Limitations and Exceptions: Statistics reported to the United Nations in the context of its various surveys on crime levels and criminal justice trends are incidents of victimization that have been reported to the authorities in any given country. That means that this data is subject to the problems of accuracy of all official crime data. The survey results provide an overview of trends and interrelationships between various parts of the criminal justice system to promote informed decision-making in administration, nationally and internationally. The degree to which different societies apportion the level of culpability to acts resulting in death is also subject to variation. Consequently, the comparison between countries and regions of "intentional homicide", or unlawful death purposefully inflicted on a person by another person, is also a comparison of the extent to which different countries deem that a killing be classified as such, as well as the capacity of their legal systems to record it. Caution should therefore be applied when evaluating and comparing homicide data.
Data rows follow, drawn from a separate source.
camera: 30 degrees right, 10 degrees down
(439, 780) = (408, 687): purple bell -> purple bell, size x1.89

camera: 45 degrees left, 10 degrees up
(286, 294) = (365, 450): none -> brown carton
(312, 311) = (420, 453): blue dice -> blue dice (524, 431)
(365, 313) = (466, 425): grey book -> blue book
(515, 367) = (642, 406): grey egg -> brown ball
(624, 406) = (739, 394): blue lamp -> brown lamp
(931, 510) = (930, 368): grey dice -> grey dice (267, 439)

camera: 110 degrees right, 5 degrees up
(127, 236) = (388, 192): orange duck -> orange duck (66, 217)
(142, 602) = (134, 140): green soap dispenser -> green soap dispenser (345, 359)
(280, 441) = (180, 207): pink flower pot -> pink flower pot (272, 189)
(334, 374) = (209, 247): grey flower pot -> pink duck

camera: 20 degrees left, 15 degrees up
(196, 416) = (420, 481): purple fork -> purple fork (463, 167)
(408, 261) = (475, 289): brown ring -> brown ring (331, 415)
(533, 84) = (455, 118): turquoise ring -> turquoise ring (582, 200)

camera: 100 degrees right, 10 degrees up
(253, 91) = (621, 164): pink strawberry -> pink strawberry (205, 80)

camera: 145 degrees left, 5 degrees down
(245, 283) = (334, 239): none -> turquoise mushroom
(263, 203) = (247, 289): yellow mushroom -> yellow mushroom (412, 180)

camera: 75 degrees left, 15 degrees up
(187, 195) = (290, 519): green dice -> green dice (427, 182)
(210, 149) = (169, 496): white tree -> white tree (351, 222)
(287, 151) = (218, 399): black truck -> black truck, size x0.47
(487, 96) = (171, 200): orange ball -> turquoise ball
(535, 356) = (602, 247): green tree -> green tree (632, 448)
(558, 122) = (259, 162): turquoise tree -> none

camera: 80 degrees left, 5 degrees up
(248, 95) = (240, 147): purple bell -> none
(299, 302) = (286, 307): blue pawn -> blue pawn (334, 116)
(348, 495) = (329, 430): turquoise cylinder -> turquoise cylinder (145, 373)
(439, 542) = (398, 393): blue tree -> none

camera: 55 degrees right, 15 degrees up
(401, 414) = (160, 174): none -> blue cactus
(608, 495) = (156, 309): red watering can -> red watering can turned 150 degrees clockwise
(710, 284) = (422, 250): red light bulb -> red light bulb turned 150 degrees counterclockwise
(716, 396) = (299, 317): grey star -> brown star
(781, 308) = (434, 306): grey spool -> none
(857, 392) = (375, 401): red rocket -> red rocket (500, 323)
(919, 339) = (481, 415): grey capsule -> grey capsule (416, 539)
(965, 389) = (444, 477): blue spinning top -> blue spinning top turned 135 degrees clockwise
Statistical Concept and Methodology: The definitions used to produce data are in line with the homicide definition used in the UNODC Homicide Statistics dataset. On the basis of these selection criteria and subject to data availability, a long and continuous time series including recent data on homicide counts and rates has been identified or created at country level. Data included in the dataset correspond to the original value provided by the source of origin, since no statistical procedure or modeling was used to change collected values or to create new or revised figures. The intentional killing of a human being by another is the ultimate crime. Its indisputable physical consequences manifested in the form of a dead body also make it the most categorical and calculable. All existing data sources on intentional homicides, both at national and international level, stem from either criminal justice or public health systems. In the former case, data are generated by law enforcement or criminal justice authorities in the process of recording and investigating a crime event. In the latter, data are produced by health authorities certifying the cause of death of an individual. Criminal justice data were collected through UNODC regular collections of crime data from Member States, through publicly available data produced by national government sources and from data compiled by other international and regional agencies, including from Interpol, Eurostat, the Organization of American States and UNICEF. Public health data on homicides were mainly derived from databases on deaths by cause disseminated by the World Health Organization (WHO). The inclusion of recent data was given a higher priority in the selection process than the length of the time series (number of years covered). An analysis of official reports and research literature is regularly carried out to verify homicide data used by government agencies and the scientific community. As a result of the data collection and validation process, in many countries several homicide datasets have become available from different or multiple sources. Therefore, data series have been selected to provide the most appropriate reference counts.